Last updated: November 12, 2025

If you're experiencing flaky tests or consistency issues when posting transactions and then immediately querying volumes, this is likely related to how older versions of Formance Ledger handle Point In Time (PIT) calculations.

Understanding the Issue

In Formance Ledger versions 2.0 and 2.1, when no explicit end time (PIT) is provided in volume queries, the system automatically calculates one based on the current wall clock time (time.Now()). This can cause issues when:

  • You're writing transactions with future timestamps

  • The query executes before those future transactions become "past" transactions relative to the auto-calculated end time

  • Your tests run quickly enough that timing becomes inconsistent

Solutions

Upgrade to Latest Version (Recommended)

The most straightforward solution is to upgrade to Formance Ledger version 2.2 or later. Starting from version 2.2, the end time (PIT) is not automatically defined, eliminating this timing issue.

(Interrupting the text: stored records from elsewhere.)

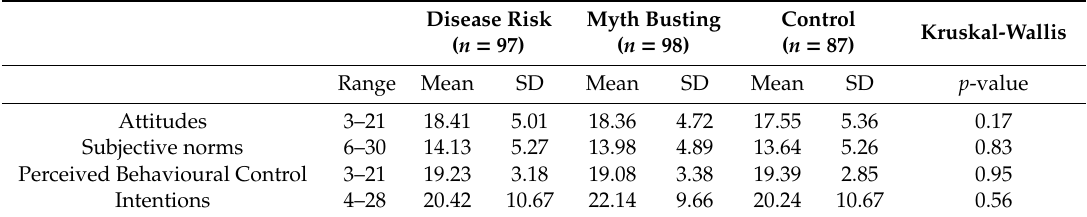
Table 3. Mean Scores for the Theory of Planned Behaviour variables across the three intervention conditions ( n =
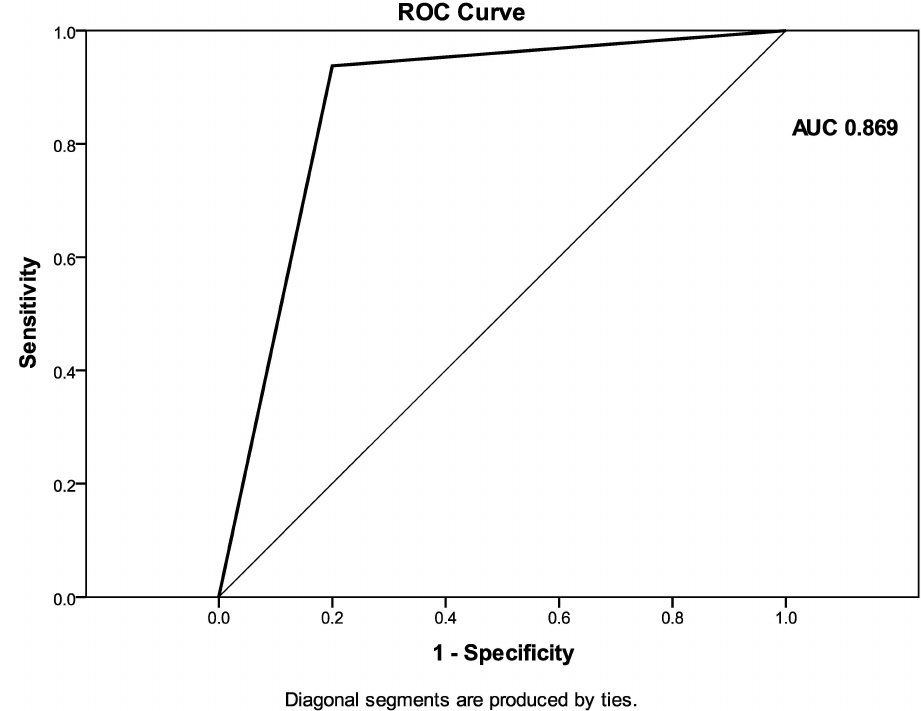
Figure 7. The ROC curve of multivariate regression model with two independent predictors of HR GIST (Probability (0–1; cut-off 0.5) = 0.437 × shape (2-irregular/1-regular) + 0.499 × EFDV (1-present/0-absent)–0.331). AUC = 0.869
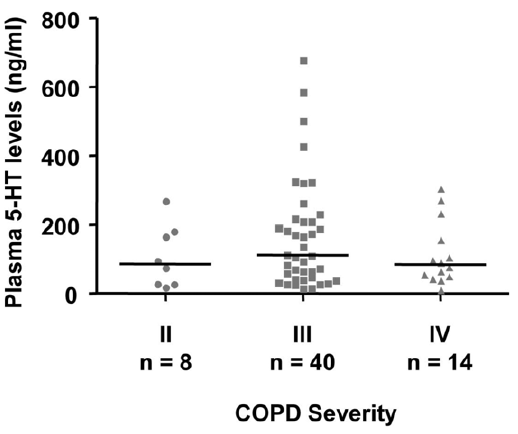
Figure 2. Plasma 5-HT levels of COPD patients with different stages. Solid horizontal line represents the median value. No significant difference was found across the groups.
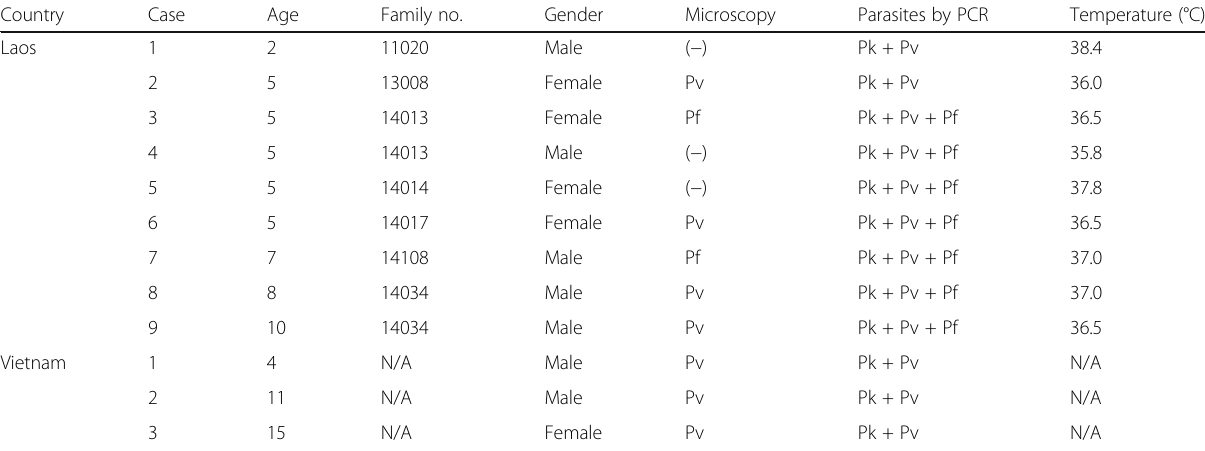
Table 3 Characteristics of people infected with Plasmodium knowlesi Country Case Family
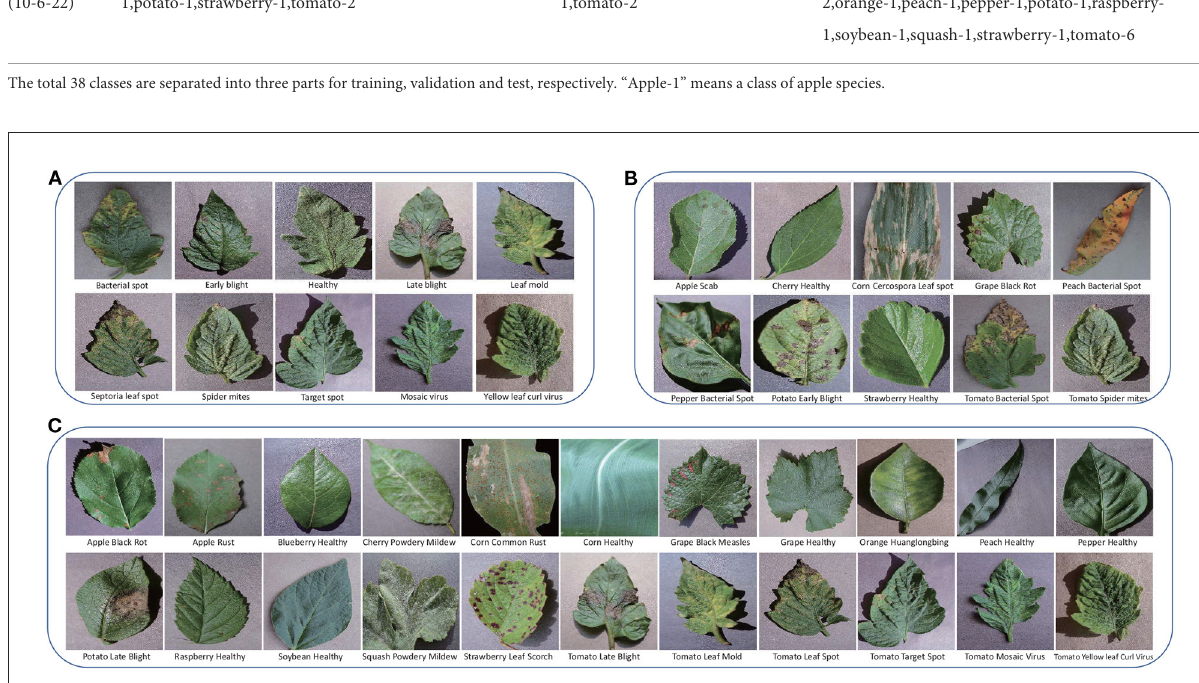
FIGURE3 (A) The testing classes of PV-Setting-1. (B) The testing classes of PV-Setting-2. (C) The testing classes of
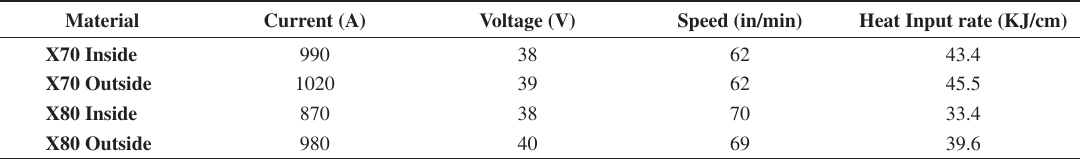
Table 2. Welding Parameters of API X70 and X80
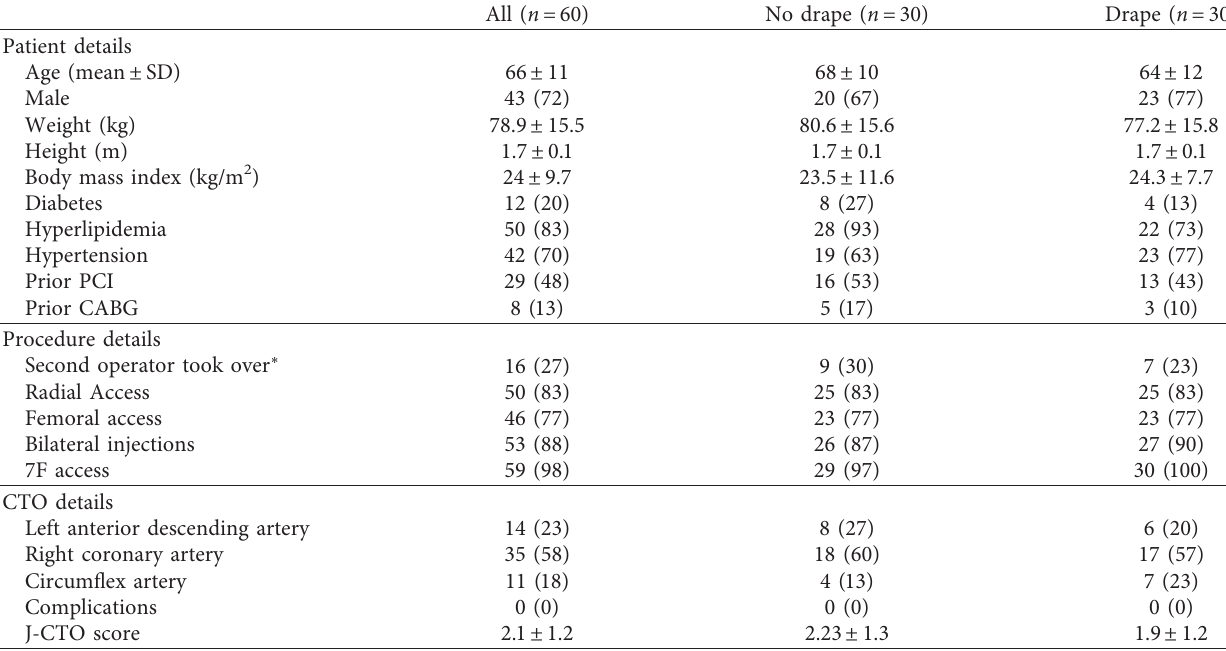
Table 1: Patient, theatre, and procedural details.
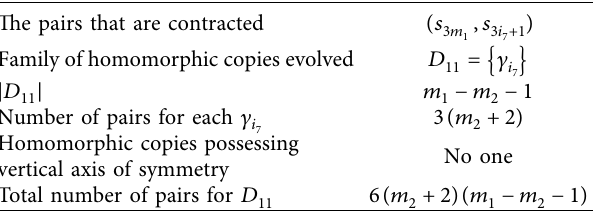
Table 10: Necessary information regarding homomorphic copies c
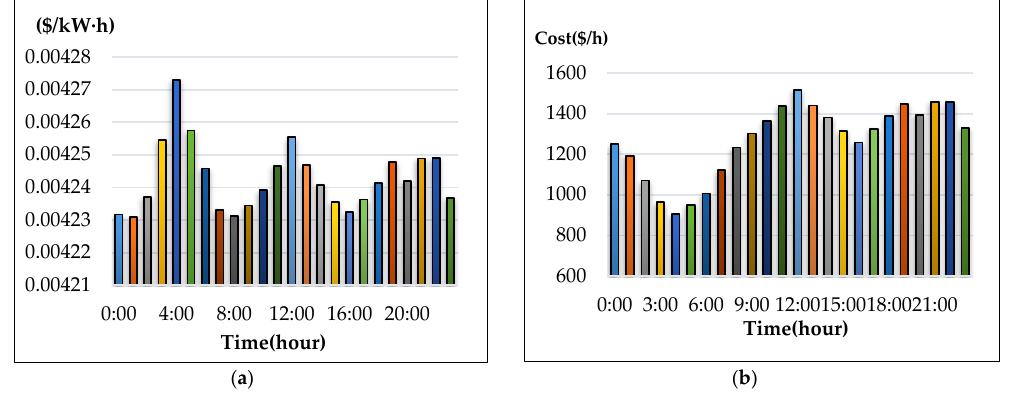
Figure 11. Numerical results of the generation cost per kWh and total generation cost. ( a ) generation cost per kW-hour; ( b ) total generation cost.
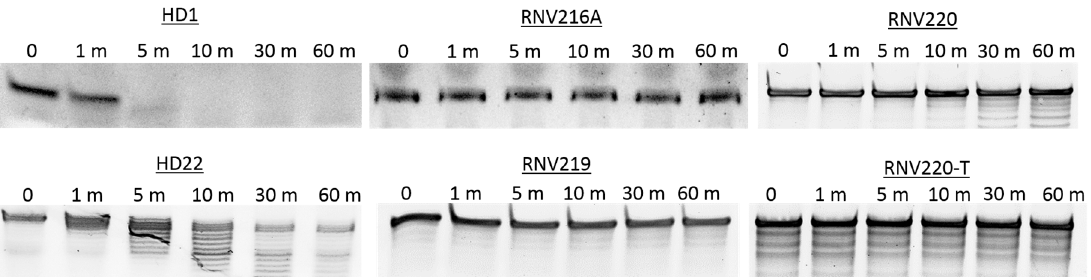
Figure 4. Nuclease stability analysis of the aptamers used in this study. (m = minute).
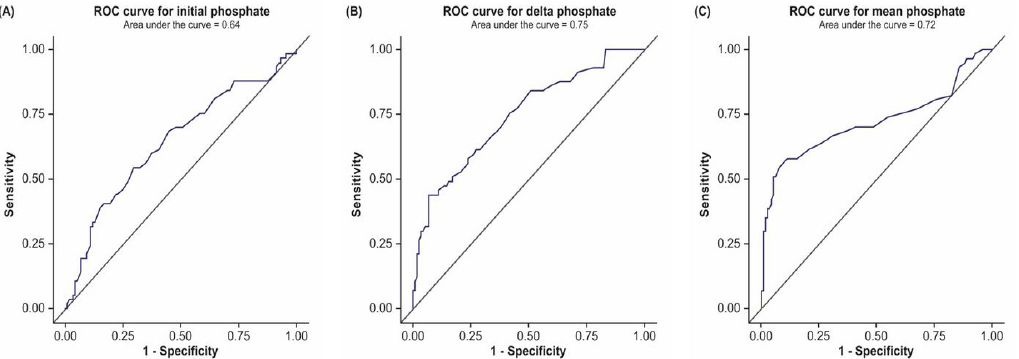
Figure 2. Receiver operating characteristic (ROC) curve according to phosphate metric categories. ( A ) Initial phosphate: the first phosphate value measured within 24 h of admission to the intensive care unit (ICU). ( B ) Delta phosphate: the range of change obtained by subtracting the minimum phosphate concentration from the maximum phosphate concentration measured during the ICU stay. ( C ) Mean phosphate: the arithmetical mean value for phosphate concentrations measured during the ICU stay. Table 3. Logistic regression analyses for phosphate categories in association with hospital mortality.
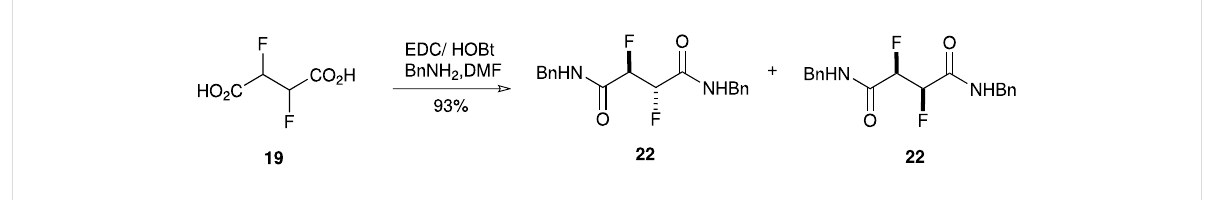
Scheme 10: The synthesis of stereoisomers of erythro - and threo - 22 . These isomers could be separated by chromatography.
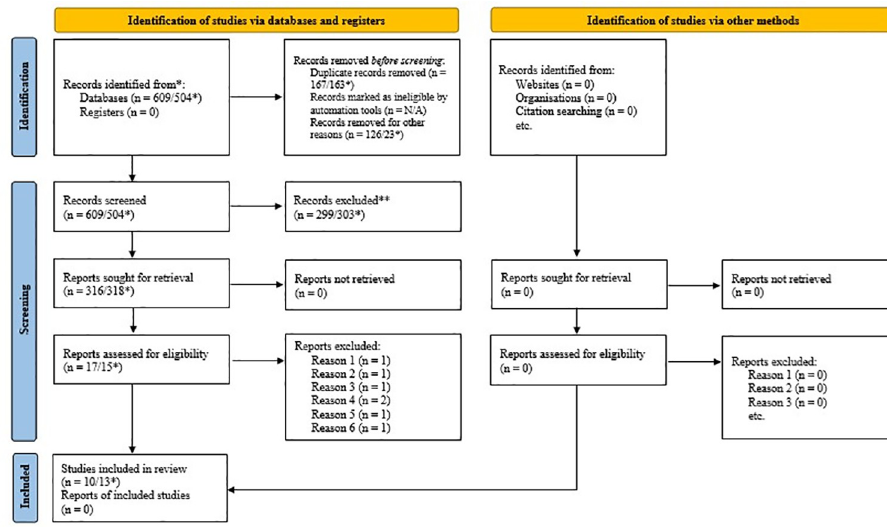
Fig 1. Flow diagram describing the study selections from literature searching. � Update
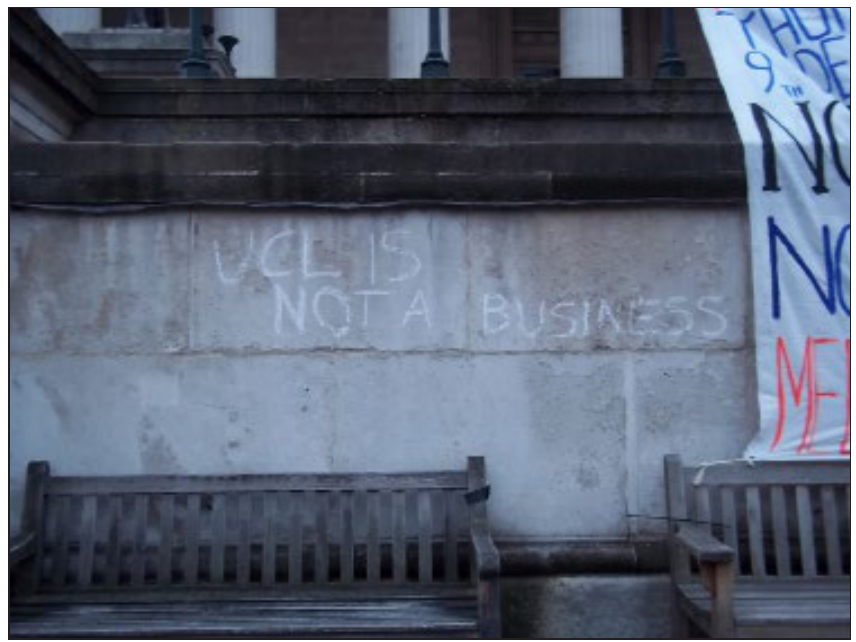
Figure 4: Chalk graffiti on UCL walls during the students’ protests of 2010 (Photo: Renata F.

Specify an Explicit End Time

If you need to continue using an older version, you can resolve the issue by providing an explicit EndTime in your volume queries:

endTime := startTime.Add(time.Minute)
volumeReq := operations.V2GetVolumesWithBalancesRequest{
    Ledger:      ledgerName,
    RequestBody: filter,
    StartTime:   &startTime,
    EndTime:     &endTime,
}

Adjust Transaction Timestamps

Alternatively, you can modify your test to use past timestamps instead of future ones, ensuring all transactions are in the past relative to the query time.

Data Consistency Guarantee

Formance Ledger provides immediate consistency for all write operations. The system relies on PostgreSQL's ACID properties to ensure that data is completely synchronized after writing. You should never need to use time.Sleep or similar delays to wait for data consistency.

Note: The ledger stores dates with microsecond precision (PostgreSQL's maximum precision). To avoid potential flakiness in tests, consider rounding your dates to microsecond precision.